HP Inc. confirmed that Xerox Holdings Corp. submitted an acquisition offer, a possible agreement between two iconic technology names that would redefine the printing industry.
“We have talked with Xerox Holdings Corporation from time to time about a possible business combination,” the Palo Alto, California-based company said on Wednesday in a statement. “We received a proposal sent yesterday. We have a track record of committing ourselves to take action when there is a better way forward and we will continue to act with deliberation, discipline and an eye on what is best for all our shareholders.”
Citigroup Inc. agreed to fund Xerox to obtain HP, said a person familiar with the matter. The company is likely to need to assume at least $20 billion of debt to close the deal, according to information previously reported by the Wall Street Journal. The market capitalization of HP reached approximately 27.3 billion dollars at the close of Tuesday’s operations, while that of Xerox reached 8 billion dollars, before the news of the possible agreement was known. Xerox had extended an offer of $22 per share, the Financial Times reported, a premium close to 20% of HP at the end of Tuesday, before the news of a possible acquisition emerged.
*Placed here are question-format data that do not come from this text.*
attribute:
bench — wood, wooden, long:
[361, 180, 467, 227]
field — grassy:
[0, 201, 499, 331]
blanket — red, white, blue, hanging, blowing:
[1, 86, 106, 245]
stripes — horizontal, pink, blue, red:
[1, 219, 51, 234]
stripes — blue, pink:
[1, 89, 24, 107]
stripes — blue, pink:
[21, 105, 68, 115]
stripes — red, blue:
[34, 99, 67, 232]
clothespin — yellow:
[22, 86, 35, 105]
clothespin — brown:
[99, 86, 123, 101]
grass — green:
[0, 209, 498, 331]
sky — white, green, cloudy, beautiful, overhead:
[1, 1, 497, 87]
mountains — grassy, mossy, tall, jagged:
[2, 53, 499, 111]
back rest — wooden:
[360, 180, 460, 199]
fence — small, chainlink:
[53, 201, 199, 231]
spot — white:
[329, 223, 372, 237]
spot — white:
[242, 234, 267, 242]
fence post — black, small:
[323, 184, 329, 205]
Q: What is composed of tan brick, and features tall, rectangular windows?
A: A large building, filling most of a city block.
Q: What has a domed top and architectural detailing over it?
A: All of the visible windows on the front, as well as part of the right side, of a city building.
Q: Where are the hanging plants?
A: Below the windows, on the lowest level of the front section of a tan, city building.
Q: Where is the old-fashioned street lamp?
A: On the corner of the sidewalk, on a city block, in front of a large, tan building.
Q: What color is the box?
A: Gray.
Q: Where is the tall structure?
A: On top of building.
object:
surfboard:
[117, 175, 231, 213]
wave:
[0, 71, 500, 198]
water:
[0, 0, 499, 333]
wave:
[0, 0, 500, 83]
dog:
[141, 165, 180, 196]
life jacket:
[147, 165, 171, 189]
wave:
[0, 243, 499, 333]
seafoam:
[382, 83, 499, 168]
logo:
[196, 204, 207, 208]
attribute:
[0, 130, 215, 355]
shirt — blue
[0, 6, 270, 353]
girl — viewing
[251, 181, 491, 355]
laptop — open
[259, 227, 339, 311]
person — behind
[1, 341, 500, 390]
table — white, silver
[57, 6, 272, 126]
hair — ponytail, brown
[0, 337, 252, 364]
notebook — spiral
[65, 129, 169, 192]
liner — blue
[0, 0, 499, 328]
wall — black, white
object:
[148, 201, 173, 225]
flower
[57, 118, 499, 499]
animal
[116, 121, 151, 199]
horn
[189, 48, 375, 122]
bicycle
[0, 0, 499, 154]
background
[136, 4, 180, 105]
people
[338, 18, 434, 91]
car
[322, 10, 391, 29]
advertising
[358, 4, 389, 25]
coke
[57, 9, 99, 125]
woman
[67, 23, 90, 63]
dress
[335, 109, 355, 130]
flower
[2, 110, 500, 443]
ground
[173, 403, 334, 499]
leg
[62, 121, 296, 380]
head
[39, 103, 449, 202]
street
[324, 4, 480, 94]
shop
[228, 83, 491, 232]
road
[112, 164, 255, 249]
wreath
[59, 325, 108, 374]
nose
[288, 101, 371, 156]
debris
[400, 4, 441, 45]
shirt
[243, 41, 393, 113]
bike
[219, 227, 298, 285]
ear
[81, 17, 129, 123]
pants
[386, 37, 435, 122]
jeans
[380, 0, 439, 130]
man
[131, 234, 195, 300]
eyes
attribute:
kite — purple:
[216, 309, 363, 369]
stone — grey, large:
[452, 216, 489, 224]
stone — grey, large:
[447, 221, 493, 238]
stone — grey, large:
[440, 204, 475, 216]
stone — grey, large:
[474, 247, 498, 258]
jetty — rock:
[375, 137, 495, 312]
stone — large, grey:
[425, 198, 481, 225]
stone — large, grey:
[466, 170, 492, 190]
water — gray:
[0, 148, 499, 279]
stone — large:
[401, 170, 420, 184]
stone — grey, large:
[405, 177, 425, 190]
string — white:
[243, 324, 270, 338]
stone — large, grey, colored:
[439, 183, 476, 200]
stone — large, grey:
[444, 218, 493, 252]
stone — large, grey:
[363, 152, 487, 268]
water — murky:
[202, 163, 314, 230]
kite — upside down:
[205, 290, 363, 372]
HP has not decided whether the Xerox offer is the right deal, according to a person familiar with HP’s information. The computer manufacturer does not agree with Xerox regarding possible synergies and is concerned about the debt necessary for an agreement, said the person, who asked not to be identified by speaking publicly about internal conversations. Even if HP decides that a combination is worthwhile, it is not convinced that Xerox has the appropriate experience for a complex merger and does not believe that Xerox is the buyer, the person said.
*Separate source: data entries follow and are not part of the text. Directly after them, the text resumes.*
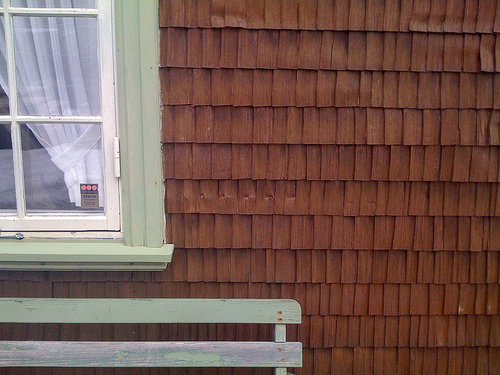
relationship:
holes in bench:
[271, 306, 285, 325] [0, 292, 305, 372]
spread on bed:
[2, 148, 70, 204] [2, 147, 104, 210]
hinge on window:
[111, 137, 131, 182] [5, 7, 192, 276]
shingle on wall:
[478, 33, 495, 73] [0, 1, 497, 373]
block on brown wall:
[164, 65, 199, 108] [0, 0, 499, 375]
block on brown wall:
[397, 73, 418, 107] [0, 0, 499, 375]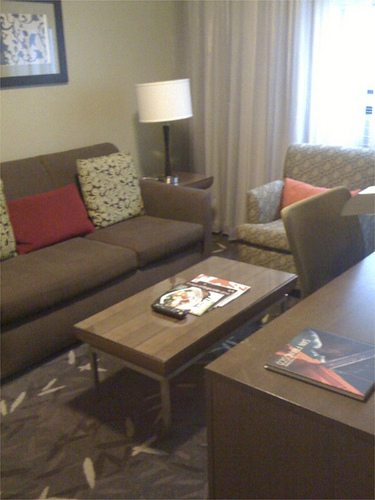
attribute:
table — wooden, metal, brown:
[59, 242, 275, 422]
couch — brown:
[6, 128, 201, 355]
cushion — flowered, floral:
[89, 108, 130, 263]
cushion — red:
[13, 165, 94, 261]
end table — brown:
[144, 158, 227, 211]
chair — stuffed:
[245, 158, 372, 306]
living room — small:
[4, 8, 368, 498]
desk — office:
[196, 261, 374, 492]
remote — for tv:
[156, 298, 187, 323]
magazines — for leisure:
[169, 275, 243, 313]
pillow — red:
[10, 189, 110, 253]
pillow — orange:
[260, 170, 368, 228]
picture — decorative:
[10, 8, 76, 111]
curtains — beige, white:
[185, 17, 312, 239]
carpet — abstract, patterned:
[15, 342, 204, 498]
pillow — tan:
[75, 154, 147, 224]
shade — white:
[134, 78, 196, 124]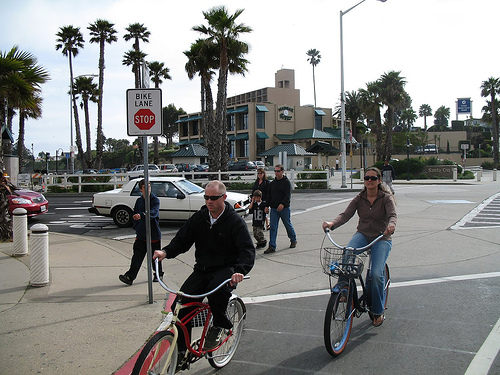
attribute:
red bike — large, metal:
[127, 246, 251, 373]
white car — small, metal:
[92, 171, 257, 235]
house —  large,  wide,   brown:
[179, 68, 375, 188]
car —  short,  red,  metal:
[1, 186, 57, 224]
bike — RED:
[126, 250, 253, 360]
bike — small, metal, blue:
[315, 229, 396, 356]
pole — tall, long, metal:
[135, 136, 159, 316]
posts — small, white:
[13, 203, 48, 290]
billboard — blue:
[451, 93, 478, 120]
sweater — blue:
[131, 196, 160, 241]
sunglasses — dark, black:
[360, 169, 385, 183]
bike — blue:
[312, 220, 398, 361]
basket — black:
[318, 236, 378, 279]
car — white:
[92, 171, 246, 231]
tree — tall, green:
[352, 66, 412, 144]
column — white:
[27, 218, 69, 292]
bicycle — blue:
[320, 223, 392, 353]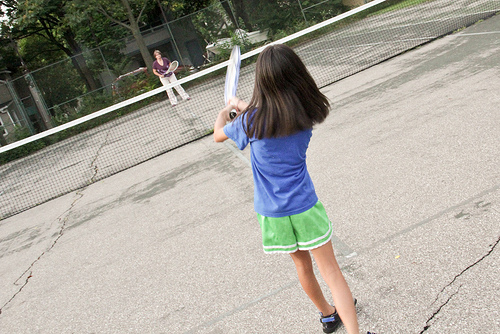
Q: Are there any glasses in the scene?
A: No, there are no glasses.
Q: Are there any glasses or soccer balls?
A: No, there are no glasses or soccer balls.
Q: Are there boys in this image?
A: No, there are no boys.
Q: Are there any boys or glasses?
A: No, there are no boys or glasses.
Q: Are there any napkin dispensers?
A: No, there are no napkin dispensers.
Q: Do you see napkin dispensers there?
A: No, there are no napkin dispensers.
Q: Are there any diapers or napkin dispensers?
A: No, there are no napkin dispensers or diapers.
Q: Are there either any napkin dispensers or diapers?
A: No, there are no napkin dispensers or diapers.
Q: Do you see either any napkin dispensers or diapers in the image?
A: No, there are no napkin dispensers or diapers.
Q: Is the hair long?
A: Yes, the hair is long.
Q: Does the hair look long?
A: Yes, the hair is long.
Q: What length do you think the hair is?
A: The hair is long.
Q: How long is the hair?
A: The hair is long.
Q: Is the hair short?
A: No, the hair is long.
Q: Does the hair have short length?
A: No, the hair is long.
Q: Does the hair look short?
A: No, the hair is long.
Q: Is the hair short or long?
A: The hair is long.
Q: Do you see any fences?
A: Yes, there is a fence.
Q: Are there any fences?
A: Yes, there is a fence.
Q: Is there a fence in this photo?
A: Yes, there is a fence.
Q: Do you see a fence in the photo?
A: Yes, there is a fence.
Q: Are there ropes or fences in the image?
A: Yes, there is a fence.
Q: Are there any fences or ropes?
A: Yes, there is a fence.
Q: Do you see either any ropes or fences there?
A: Yes, there is a fence.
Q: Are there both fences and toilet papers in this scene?
A: No, there is a fence but no toilet papers.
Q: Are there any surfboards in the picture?
A: No, there are no surfboards.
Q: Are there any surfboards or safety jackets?
A: No, there are no surfboards or safety jackets.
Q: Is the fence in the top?
A: Yes, the fence is in the top of the image.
HP, one of the world’s largest printer manufacturers, and Xerox, one of the largest photocopier vendors, have had to redouble their efforts because the growing interest in office and consumer printing has slowed down the most profitable businesses of both companies. In addition, HP has had to compete in a stagnant computer market.
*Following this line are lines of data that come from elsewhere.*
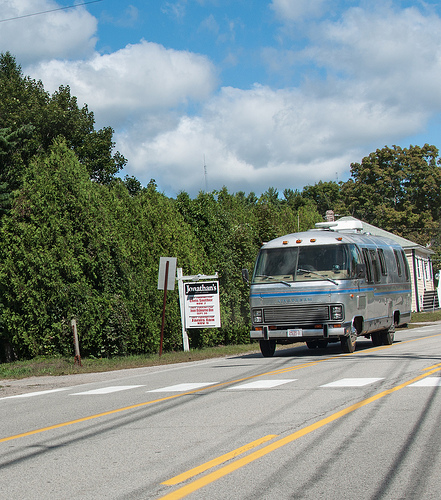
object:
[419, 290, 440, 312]
stairs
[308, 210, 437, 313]
house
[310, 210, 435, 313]
building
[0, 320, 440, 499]
street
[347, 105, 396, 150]
wall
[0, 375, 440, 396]
crosswalk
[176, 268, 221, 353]
white post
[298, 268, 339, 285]
wiper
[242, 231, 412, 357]
vehicle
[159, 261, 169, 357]
post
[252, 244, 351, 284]
windshield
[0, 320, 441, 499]
road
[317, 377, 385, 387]
box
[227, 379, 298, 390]
box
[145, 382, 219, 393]
box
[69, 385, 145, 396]
box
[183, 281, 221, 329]
sign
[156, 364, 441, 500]
line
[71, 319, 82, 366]
pole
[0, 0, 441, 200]
clouds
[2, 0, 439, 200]
sky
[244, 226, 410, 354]
camper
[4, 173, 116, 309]
foliage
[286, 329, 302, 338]
license plate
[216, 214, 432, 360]
motor home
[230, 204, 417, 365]
van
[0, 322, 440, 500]
driveway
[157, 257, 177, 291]
sign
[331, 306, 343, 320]
headlights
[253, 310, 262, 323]
headlights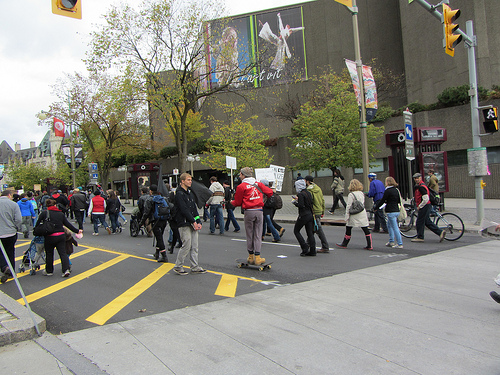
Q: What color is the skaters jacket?
A: Red.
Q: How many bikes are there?
A: One.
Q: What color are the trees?
A: Green.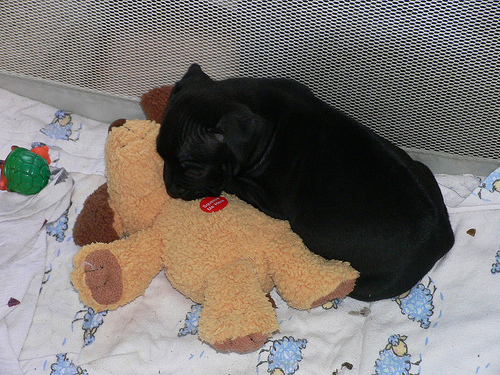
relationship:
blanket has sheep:
[1, 87, 499, 373] [375, 334, 420, 374]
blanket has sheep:
[1, 87, 499, 373] [40, 110, 82, 140]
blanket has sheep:
[1, 87, 499, 373] [71, 309, 106, 345]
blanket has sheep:
[1, 87, 499, 373] [392, 276, 439, 328]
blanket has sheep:
[1, 87, 499, 373] [50, 352, 84, 374]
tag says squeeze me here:
[199, 196, 228, 211] [200, 196, 224, 209]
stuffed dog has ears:
[72, 85, 360, 353] [76, 183, 119, 243]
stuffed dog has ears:
[72, 85, 360, 353] [141, 84, 169, 123]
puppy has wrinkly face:
[157, 64, 454, 300] [159, 115, 219, 197]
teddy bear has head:
[72, 85, 360, 353] [106, 119, 165, 233]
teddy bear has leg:
[72, 85, 360, 353] [202, 276, 270, 353]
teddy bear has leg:
[72, 85, 360, 353] [278, 252, 358, 309]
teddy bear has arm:
[72, 85, 360, 353] [69, 229, 160, 312]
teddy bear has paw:
[72, 85, 360, 353] [85, 250, 124, 305]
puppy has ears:
[72, 85, 360, 353] [76, 183, 119, 243]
Both hardware manufacturers have responded to changing markets with significant cost reduction measures. The new executive director of HP, Enrique Lores, announced another restructuring that could eliminate up to 16% of the workforce by the end of fiscal year 2022, amid the drop-in sales of his lucrative printer ink business. Xerox said it plans to cut $ 640 million in expenses this year. The photocopier company, based in Norwalk, Connecticut, expects a combined Xerox-HP entity to save at least $ 2 billion in expenses, according to the Journal.